DATA FOR PROCESSING
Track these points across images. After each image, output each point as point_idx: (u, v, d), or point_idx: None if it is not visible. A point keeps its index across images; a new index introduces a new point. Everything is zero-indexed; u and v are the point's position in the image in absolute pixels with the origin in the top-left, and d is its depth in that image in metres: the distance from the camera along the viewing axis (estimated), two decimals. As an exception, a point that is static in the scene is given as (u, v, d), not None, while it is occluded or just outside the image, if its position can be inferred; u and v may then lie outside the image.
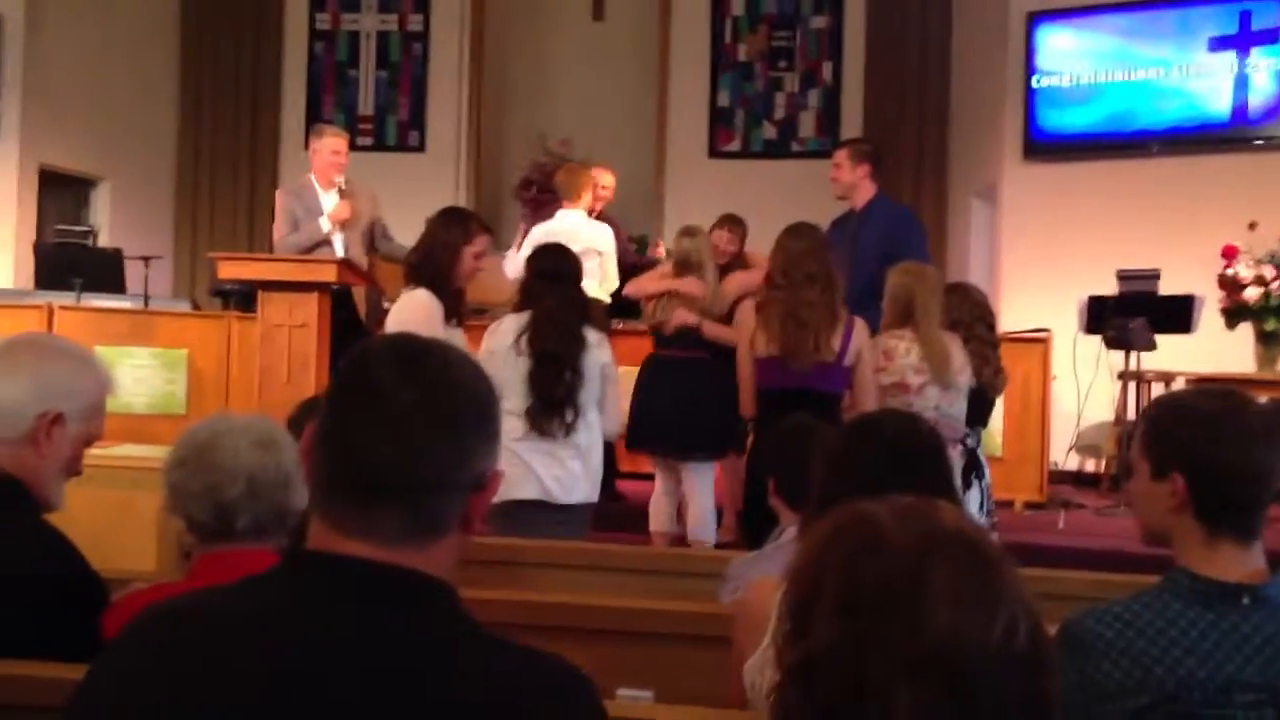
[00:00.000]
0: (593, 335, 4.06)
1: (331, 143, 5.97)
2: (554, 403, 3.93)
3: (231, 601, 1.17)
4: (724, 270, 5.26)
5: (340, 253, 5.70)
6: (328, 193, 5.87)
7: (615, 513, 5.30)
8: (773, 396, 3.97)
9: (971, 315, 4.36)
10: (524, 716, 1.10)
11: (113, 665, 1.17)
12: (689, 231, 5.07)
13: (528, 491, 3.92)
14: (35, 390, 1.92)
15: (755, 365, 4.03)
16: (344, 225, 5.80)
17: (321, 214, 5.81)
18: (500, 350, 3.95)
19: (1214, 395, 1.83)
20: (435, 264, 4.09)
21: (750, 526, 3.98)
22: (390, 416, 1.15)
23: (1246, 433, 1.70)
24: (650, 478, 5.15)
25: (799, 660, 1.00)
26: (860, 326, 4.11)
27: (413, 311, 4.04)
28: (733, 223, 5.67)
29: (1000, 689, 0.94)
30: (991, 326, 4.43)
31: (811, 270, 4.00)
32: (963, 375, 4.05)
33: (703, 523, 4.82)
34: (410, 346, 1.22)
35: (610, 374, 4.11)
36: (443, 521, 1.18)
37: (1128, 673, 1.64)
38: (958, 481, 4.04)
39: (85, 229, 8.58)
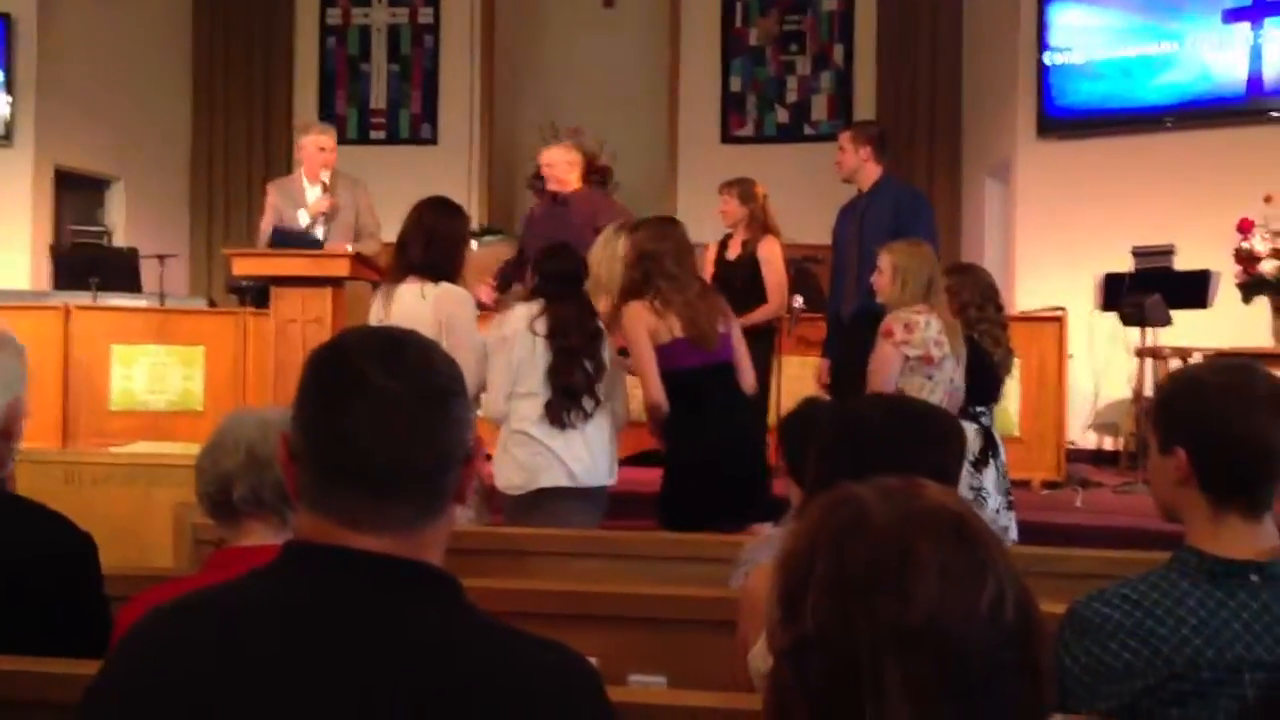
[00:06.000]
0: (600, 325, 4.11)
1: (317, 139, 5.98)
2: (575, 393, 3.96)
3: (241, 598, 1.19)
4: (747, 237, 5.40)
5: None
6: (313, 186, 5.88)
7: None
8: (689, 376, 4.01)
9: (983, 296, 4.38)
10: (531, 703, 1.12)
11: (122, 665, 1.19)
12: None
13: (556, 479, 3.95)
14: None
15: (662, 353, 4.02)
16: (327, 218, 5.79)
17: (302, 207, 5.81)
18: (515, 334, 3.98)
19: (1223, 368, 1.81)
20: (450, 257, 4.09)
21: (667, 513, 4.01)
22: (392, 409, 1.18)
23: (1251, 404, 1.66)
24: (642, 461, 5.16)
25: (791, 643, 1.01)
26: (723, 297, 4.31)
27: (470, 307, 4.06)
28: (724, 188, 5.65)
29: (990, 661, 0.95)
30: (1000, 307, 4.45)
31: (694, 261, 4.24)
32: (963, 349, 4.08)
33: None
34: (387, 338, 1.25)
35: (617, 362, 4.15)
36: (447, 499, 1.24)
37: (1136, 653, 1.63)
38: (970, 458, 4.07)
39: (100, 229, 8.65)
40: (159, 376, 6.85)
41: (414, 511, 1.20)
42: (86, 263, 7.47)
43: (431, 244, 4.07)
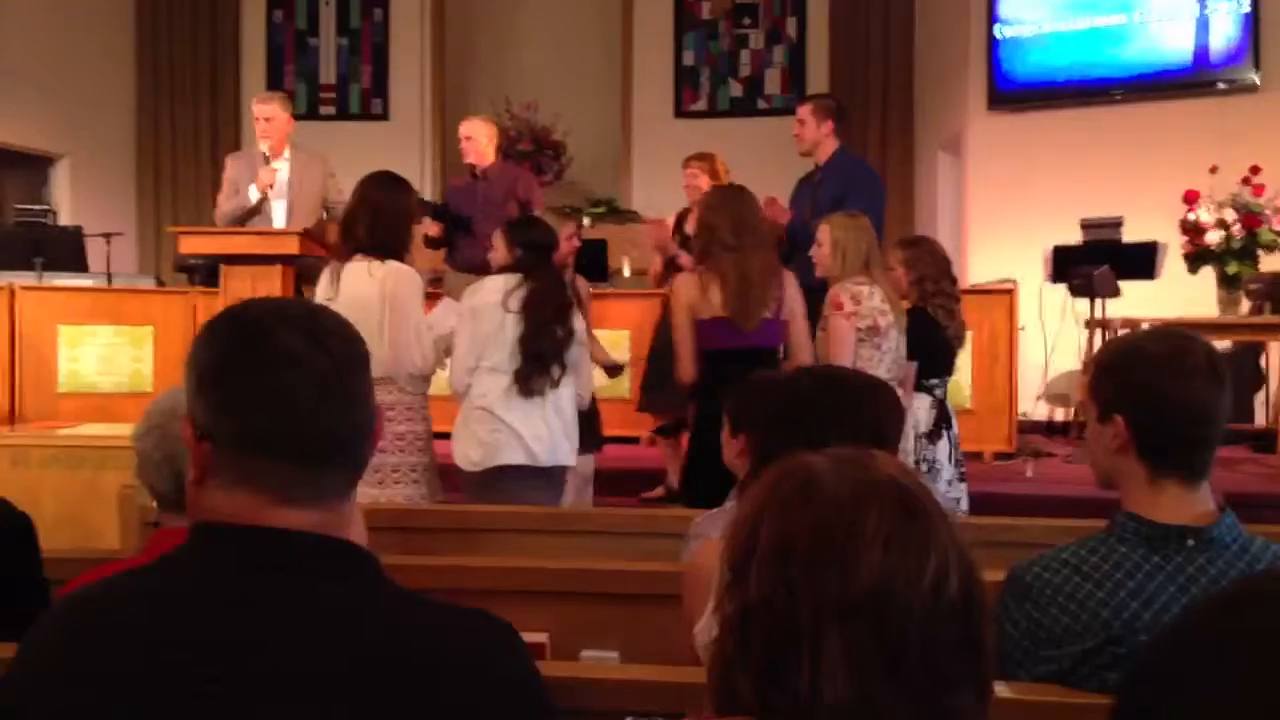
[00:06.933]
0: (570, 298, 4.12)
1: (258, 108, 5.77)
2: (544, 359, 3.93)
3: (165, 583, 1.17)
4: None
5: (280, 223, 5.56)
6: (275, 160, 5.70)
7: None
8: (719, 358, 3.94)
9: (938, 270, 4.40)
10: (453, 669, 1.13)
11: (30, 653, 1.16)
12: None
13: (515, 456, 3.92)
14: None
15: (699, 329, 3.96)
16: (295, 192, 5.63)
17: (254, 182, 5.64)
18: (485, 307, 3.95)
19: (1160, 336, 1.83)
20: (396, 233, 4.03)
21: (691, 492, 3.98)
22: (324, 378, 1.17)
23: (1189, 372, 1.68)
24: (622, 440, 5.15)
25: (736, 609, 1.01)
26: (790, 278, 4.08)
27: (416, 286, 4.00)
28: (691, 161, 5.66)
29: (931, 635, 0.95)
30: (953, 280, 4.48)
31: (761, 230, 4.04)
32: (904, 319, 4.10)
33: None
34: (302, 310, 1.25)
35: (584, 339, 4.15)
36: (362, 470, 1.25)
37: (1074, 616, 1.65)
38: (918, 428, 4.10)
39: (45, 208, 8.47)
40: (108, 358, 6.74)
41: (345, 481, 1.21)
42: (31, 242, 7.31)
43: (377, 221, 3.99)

EXERCISE
Pictures are to be omitted; otherwise, write out the data exactly as it appears.

TASK SOLUTION
Track these points across images. After each image, output each point as point_idx: (u, v, d), or point_idx: None if it is not visible. A point keeps its index across images; a new index introduces a new point. Everything is zero-indexed; u and v are the point's position in the image in absolute pixels with the origin in the top-left, and d is its depth in that image in metres: the distance from the camera along the viewing axis (estimated), two decimals. As an exception, a point that is static in the scene is given as (u, v, d), not None, while it is occluded or just outside the image, if its position can be inferred; u and v may then lie outside the image.
[00:00.000]
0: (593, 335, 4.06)
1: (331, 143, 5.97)
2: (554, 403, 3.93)
3: (231, 601, 1.17)
4: (724, 270, 5.26)
5: (340, 253, 5.70)
6: (328, 193, 5.87)
7: (615, 513, 5.30)
8: (773, 396, 3.97)
9: (971, 315, 4.36)
10: (524, 716, 1.10)
11: (113, 665, 1.17)
12: (689, 231, 5.07)
13: (528, 491, 3.92)
14: (35, 390, 1.92)
15: (755, 365, 4.03)
16: (344, 225, 5.80)
17: (321, 214, 5.81)
18: (500, 350, 3.95)
19: (1214, 395, 1.83)
20: (435, 264, 4.09)
21: (750, 526, 3.98)
22: (390, 416, 1.15)
23: (1246, 433, 1.70)
24: (650, 478, 5.15)
25: (799, 660, 1.00)
26: (860, 326, 4.11)
27: (413, 311, 4.04)
28: (733, 223, 5.67)
29: (1000, 689, 0.94)
30: (991, 326, 4.43)
31: (811, 270, 4.00)
32: (963, 375, 4.05)
33: (703, 523, 4.82)
34: (410, 346, 1.22)
35: (610, 374, 4.11)
36: (443, 521, 1.18)
37: (1128, 673, 1.64)
38: (958, 481, 4.04)
39: (85, 229, 8.58)
[00:06.000]
0: (600, 325, 4.11)
1: (317, 139, 5.98)
2: (575, 393, 3.96)
3: (241, 598, 1.19)
4: (747, 237, 5.40)
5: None
6: (313, 186, 5.88)
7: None
8: (689, 376, 4.01)
9: (983, 296, 4.38)
10: (531, 703, 1.12)
11: (122, 665, 1.19)
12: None
13: (556, 479, 3.95)
14: None
15: (662, 353, 4.02)
16: (327, 218, 5.79)
17: (302, 207, 5.81)
18: (515, 334, 3.98)
19: (1223, 368, 1.81)
20: (450, 257, 4.09)
21: (667, 513, 4.01)
22: (392, 409, 1.18)
23: (1251, 404, 1.66)
24: (642, 461, 5.16)
25: (791, 643, 1.01)
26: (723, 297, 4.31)
27: (470, 307, 4.06)
28: (724, 188, 5.65)
29: (990, 661, 0.95)
30: (1000, 307, 4.45)
31: (694, 261, 4.24)
32: (963, 349, 4.08)
33: None
34: (387, 338, 1.25)
35: (617, 362, 4.15)
36: (447, 499, 1.24)
37: (1136, 653, 1.63)
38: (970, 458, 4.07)
39: (100, 229, 8.65)
40: (159, 376, 6.85)
41: (414, 511, 1.20)
42: (86, 263, 7.47)
43: (431, 244, 4.07)
[00:06.933]
0: (570, 298, 4.12)
1: (258, 108, 5.77)
2: (544, 359, 3.93)
3: (165, 583, 1.17)
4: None
5: (280, 223, 5.56)
6: (275, 160, 5.70)
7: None
8: (719, 358, 3.94)
9: (938, 270, 4.40)
10: (453, 669, 1.13)
11: (30, 653, 1.16)
12: None
13: (515, 456, 3.92)
14: None
15: (699, 329, 3.96)
16: (295, 192, 5.63)
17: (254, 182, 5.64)
18: (485, 307, 3.95)
19: (1160, 336, 1.83)
20: (396, 233, 4.03)
21: (691, 492, 3.98)
22: (324, 378, 1.17)
23: (1189, 372, 1.68)
24: (622, 440, 5.15)
25: (736, 609, 1.01)
26: (790, 278, 4.08)
27: (416, 286, 4.00)
28: (691, 161, 5.66)
29: (931, 635, 0.95)
30: (953, 280, 4.48)
31: (761, 230, 4.04)
32: (904, 319, 4.10)
33: None
34: (302, 310, 1.25)
35: (584, 339, 4.15)
36: (362, 470, 1.25)
37: (1074, 616, 1.65)
38: (918, 428, 4.10)
39: (45, 208, 8.47)
40: (108, 358, 6.74)
41: (345, 481, 1.21)
42: (31, 242, 7.31)
43: (377, 221, 3.99)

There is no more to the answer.